Sat, 30 Jul 2005

RI-China deals

The string of economic, education and research cooperation projects and loan agreements signed in the presence of President Susilo Bambang Yudhoyono and President Hu Jintao in Beijing on Thursday reflect the high confidence these two countries have in the future outlook of their relations.

Several billion dollars worth of China-Indonesia joint ventures in the development of oil refineries, highways, power plants and coal transportation projects are also in the pipeline.

All this is the result of the strong commitment of both Presidents Susilo and Jintao to translate the Strategic Partnership Agreement they signed in Jakarta earlier in April into concrete, feasible cooperation projects for mutual benefit.

The partnership agreement, which serves as an overarching political umbrella for cooperation, has maintained the momentum of the positive developments, especially in terms of bilateral economic ties, which have been thriving since the reopening of diplomatic ties in the early 1990s.

Both leaders fully realize that even though their countries often compete fiercely with each other over a number of industrial exports, their economies actually complement each other in many areas -- China's insatiable appetite for raw materials and Indonesia's abundance of natural resources.

Indonesia badly needs foreign technology and capital to develop its natural resources, while China, with more than US$710 billion in foreign exchange reserves, has been shopping around the world to secure stable sources of raw materials.

Indonesia can benefit from the booming $1.6 trillion Chinese economy and China in turn can secure the supplies of various raw materials by investing directly in natural-resource based projects in Indonesia.

The robust pace of China's economic growth over the past two decades has indeed made its manufacturing sector sizzle with an insatiable demand for raw materials.

For example, China's oil demand has been increasing by more than 25 percent a year, making it the world's second largest oil importer after the United States. This has forced China to secure a stable source of oil supplies by acquiring concessions from around the world, including Indonesia.

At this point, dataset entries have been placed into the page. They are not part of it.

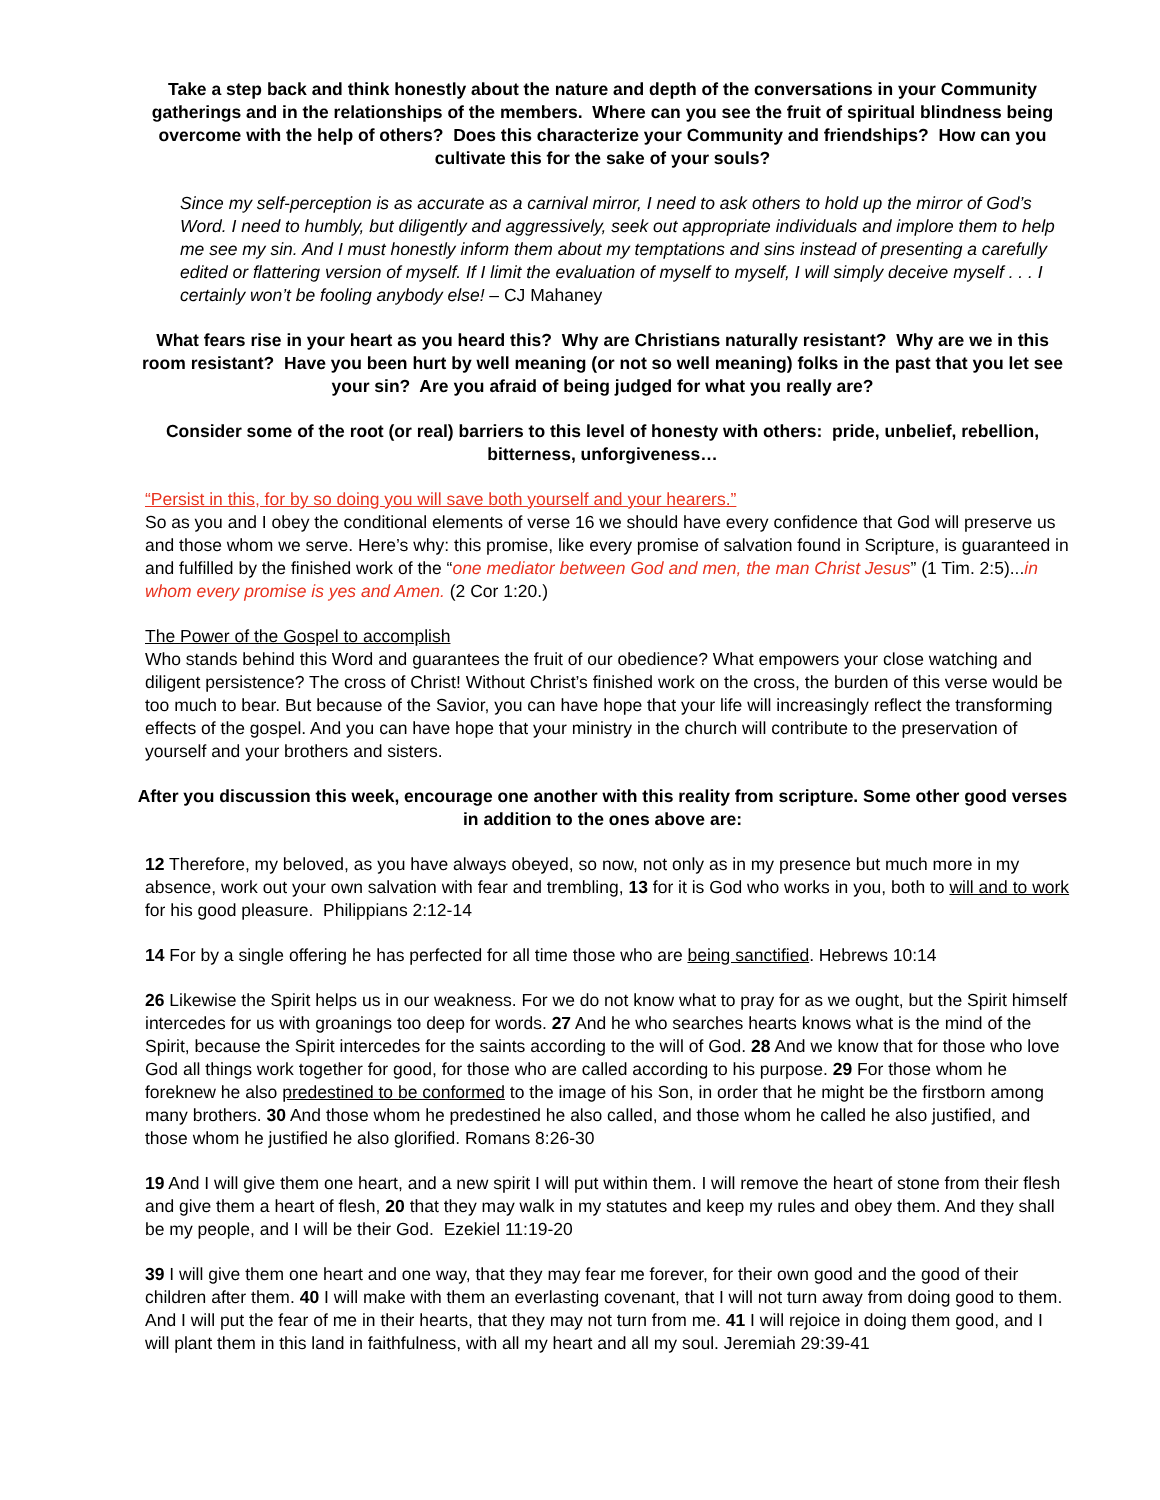Take a step back and think honestly about the nature and depth of the conversations in your Community gatherings and in the relationships of the members. Where can you see the fruit of spiritual blindness being overcome with the help of others? Does this characterize your Community and friendships? How can you cultivate this for the sake of your souls?
Since my self-perception is as accurate as a carnival mirror, I need to ask others to hold up the mirror of God’s Word. I need to humbly, but diligently and aggressively, seek out appropriate individuals and implore them to help me see my sin. And I must honestly inform them about my temptations and sins instead of presenting a carefully edited or flattering version of myself. If I limit the evaluation of myself to myself, I will simply deceive myself . . . I certainly won’t be fooling anybody else! – CJ Mahaney
What fears rise in your heart as you heard this? Why are Christians naturally resistant? Why are we in this room resistant? Have you been hurt by well meaning (or not so well meaning) folks in the past that you let see your sin? Are you afraid of being judged for what you really are?
Consider some of the root (or real) barriers to this level of honesty with others: pride, unbelief, rebellion, bitterness, unforgiveness…
“Persist in this, for by so doing you will save both yourself and your hearers.”
So as you and I obey the conditional elements of verse 16 we should have every confidence that God will preserve us and those whom we serve. Here’s why: this promise, like every promise of salvation found in Scripture, is guaranteed in and fulfilled by the finished work of the “one mediator between God and men, the man Christ Jesus” (1 Tim. 2:5)...in whom every promise is yes and Amen. (2 Cor 1:20.)
The Power of the Gospel to accomplish
Who stands behind this Word and guarantees the fruit of our obedience? What empowers your close watching and diligent persistence? The cross of Christ! Without Christ’s finished work on the cross, the burden of this verse would be too much to bear. But because of the Savior, you can have hope that your life will increasingly reflect the transforming effects of the gospel. And you can have hope that your ministry in the church will contribute to the preservation of yourself and your brothers and sisters.
After you discussion this week, encourage one another with this reality from scripture. Some other good verses in addition to the ones above are:
12 Therefore, my beloved, as you have always obeyed, so now, not only as in my presence but much more in my absence, work out your own salvation with fear and trembling, 13 for it is God who works in you, both to will and to work for his good pleasure. Philippians 2:12-14
14 For by a single offering he has perfected for all time those who are being sanctified. Hebrews 10:14
26 Likewise the Spirit helps us in our weakness. For we do not know what to pray for as we ought, but the Spirit himself intercedes for us with groanings too deep for words. 27 And he who searches hearts knows what is the mind of the Spirit, because the Spirit intercedes for the saints according to the will of God. 28 And we know that for those who love God all things work together for good, for those who are called according to his purpose. 29 For those whom he foreknew he also predestined to be conformed to the image of his Son, in order that he might be the firstborn among many brothers. 30 And those whom he predestined he also called, and those whom he called he also justified, and those whom he justified he also glorified. Romans 8:26-30
19 And I will give them one heart, and a new spirit I will put within them. I will remove the heart of stone from their flesh and give them a heart of flesh, 20 that they may walk in my statutes and keep my rules and obey them. And they shall be my people, and I will be their God. Ezekiel 11:19-20
39 I will give them one heart and one way, that they may fear me forever, for their own good and the good of their children after them. 40 I will make with them an everlasting covenant, that I will not turn away from doing good to them. And I will put the fear of me in their hearts, that they may not turn from me. 41 I will rejoice in doing them good, and I will plant them in this land in faithfulness, with all my heart and all my soul. Jeremiah 29:39-41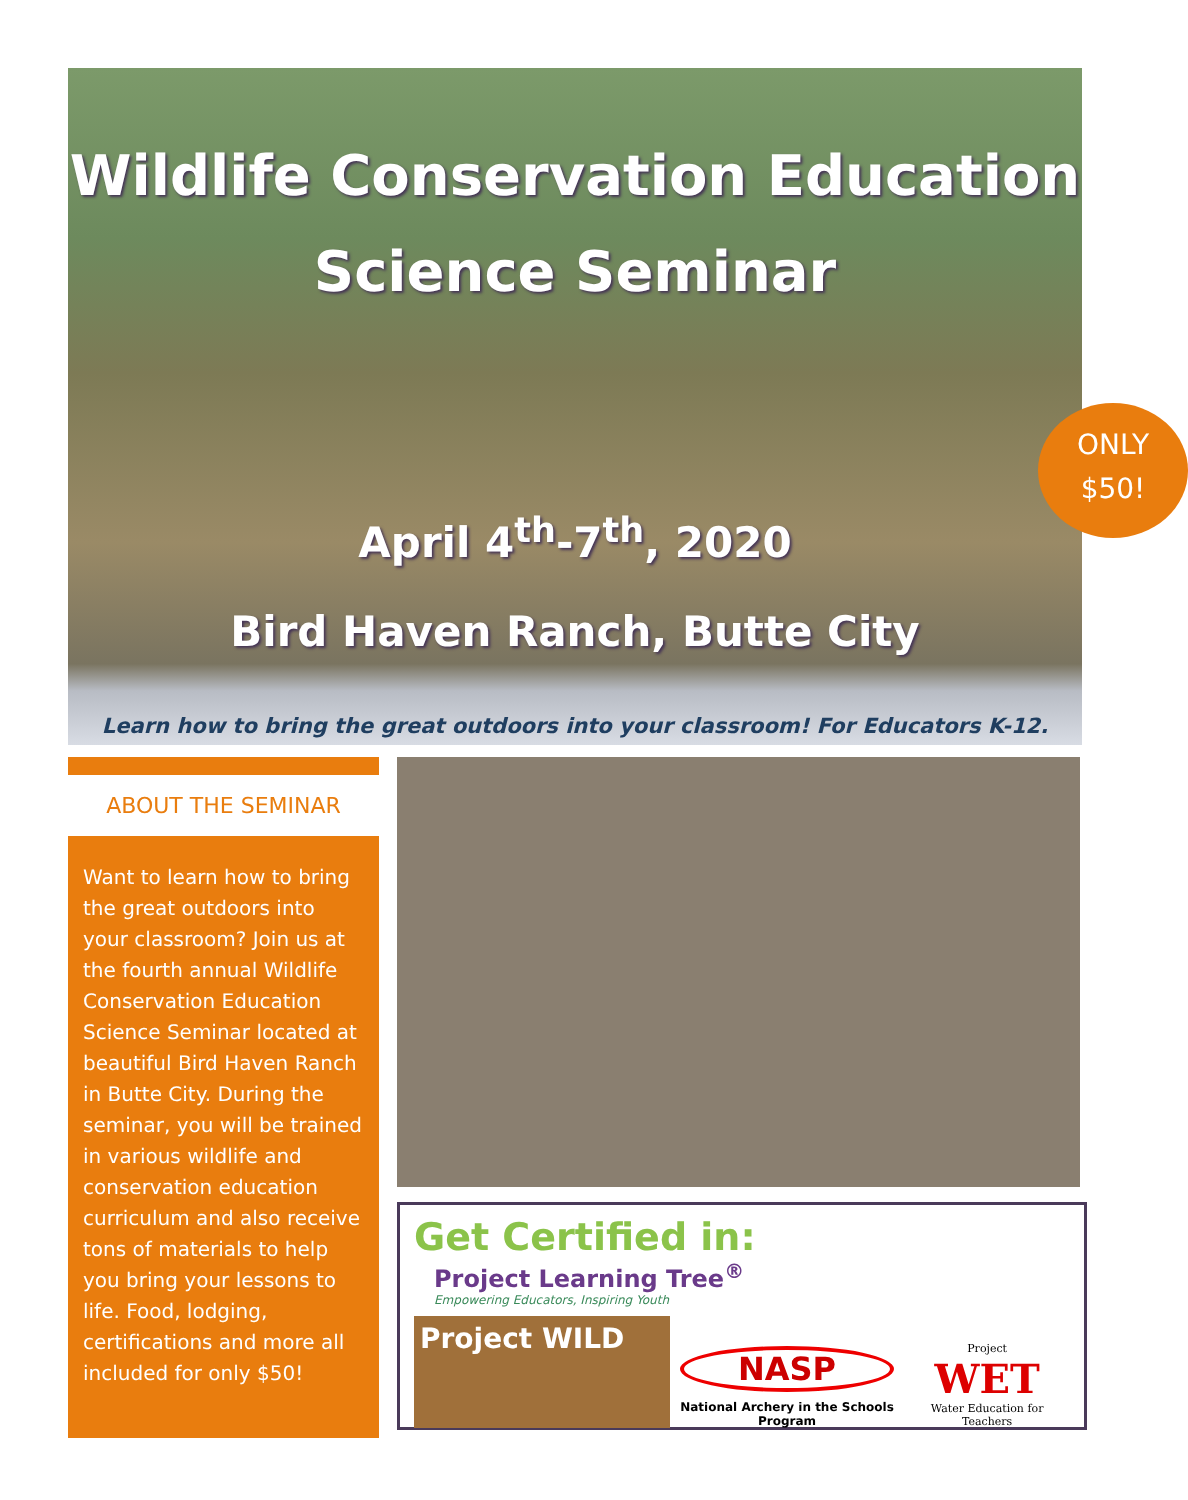Wildlife Conservation Education
Science Seminar
April 4<sup>th</sup>-7<sup>th</sup>, 2020
Bird Haven Ranch, Butte City
Learn how to bring the great outdoors into your classroom! For Educators K-12.
ONLY
$50!
ABOUT THE SEMINAR
Want to learn how to bring the great outdoors into your classroom? Join us at the fourth annual Wildlife Conservation Education Science Seminar located at beautiful Bird Haven Ranch in Butte City. During the seminar, you will be trained in various wildlife and conservation education curriculum and also receive tons of materials to help you bring your lessons to life. Food, lodging, certifications and more all included for only $50!
Get Certified in: Project Learning Tree<sup>®</sup> Empowering Educators, Inspiring Youth
Project WILD
NASP
National Archery in the Schools Program
Project
WET
Water Education for Teachers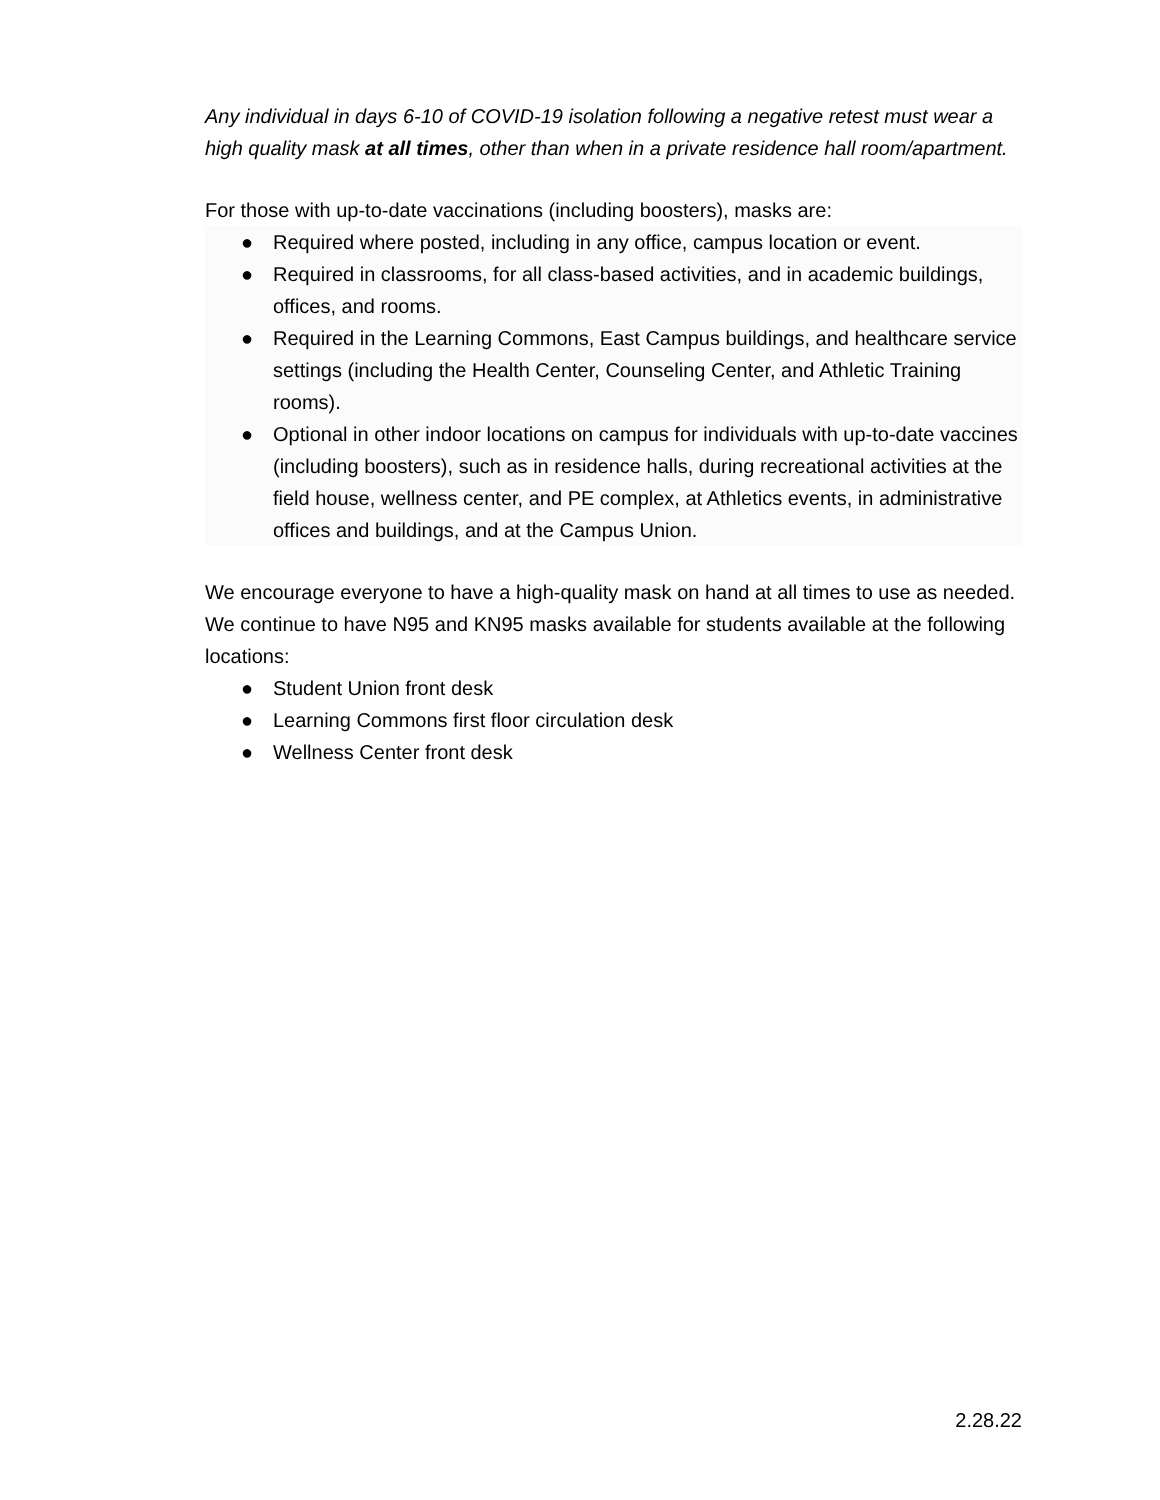Any individual in days 6-10 of COVID-19 isolation following a negative retest must wear a high quality mask at all times, other than when in a private residence hall room/apartment.
For those with up-to-date vaccinations (including boosters), masks are:
● Required where posted, including in any office, campus location or event.
● Required in classrooms, for all class-based activities, and in academic buildings, offices, and rooms.
● Required in the Learning Commons, East Campus buildings, and healthcare service settings (including the Health Center, Counseling Center, and Athletic Training rooms).
● Optional in other indoor locations on campus for individuals with up-to-date vaccines (including boosters), such as in residence halls, during recreational activities at the field house, wellness center, and PE complex, at Athletics events, in administrative offices and buildings, and at the Campus Union.
We encourage everyone to have a high-quality mask on hand at all times to use as needed. We continue to have N95 and KN95 masks available for students available at the following locations:
● Student Union front desk
● Learning Commons first floor circulation desk
● Wellness Center front desk
2.28.22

China National Offshore Oil Corp. (CNOOC) and China National Petroleum Corp. have been investing tens of billions of dollars in acquiring interests in upstream oil entities in dozens of countries, including Indonesia. China also has signed a long- term contract to import 2.6 million metric tons of liquefied natural gas annually from the Tangguh gas field in Papua, starting within three to four years.

Indonesia has abundant coal resources, which China badly needs to fire its power stations and manufacturing industries. Some analysts estimate that China today uses almost 35 percent of the coal in the world.

Given these mutual benefits, the objective of expanding the two-way trade to $30 billion in 2010 from $13 billion last year is not too tall an order in view of the robust increase in Chinese investment in Indonesia because trade and investment is closely interlinked.

It is the right policy on the part of the government to direct Chinese investments to specific sectors such as energy and basic infrastructure in view of Indonesia's large amount of petroleum imports and inadequate infrastructure, which have eroded the country's economic competitiveness.

This investment targeting policy will also be effective in enhancing development with equity to correct the disparities of development between provinces or regencies and wide gap of income between groups of people caused by the growth-led development policies of the past.

However, the big business deals with China should not lull the government into complacency when it comes to doing its homework, as it still needs further improvements to the overall investment climate.

The first group of Chinese investors, who have entered Indonesia consists mostly of state companies. But this capital inflow will not be sustainable without the support of private investors from China.

The problem though is that most foreign investors remain waiting on the sidelines, expecting significant improvements in the business climate. Investors are willing to stake out their capital only when the general business climate already meets the minimum degree of physical, legal and institutional infrastructure.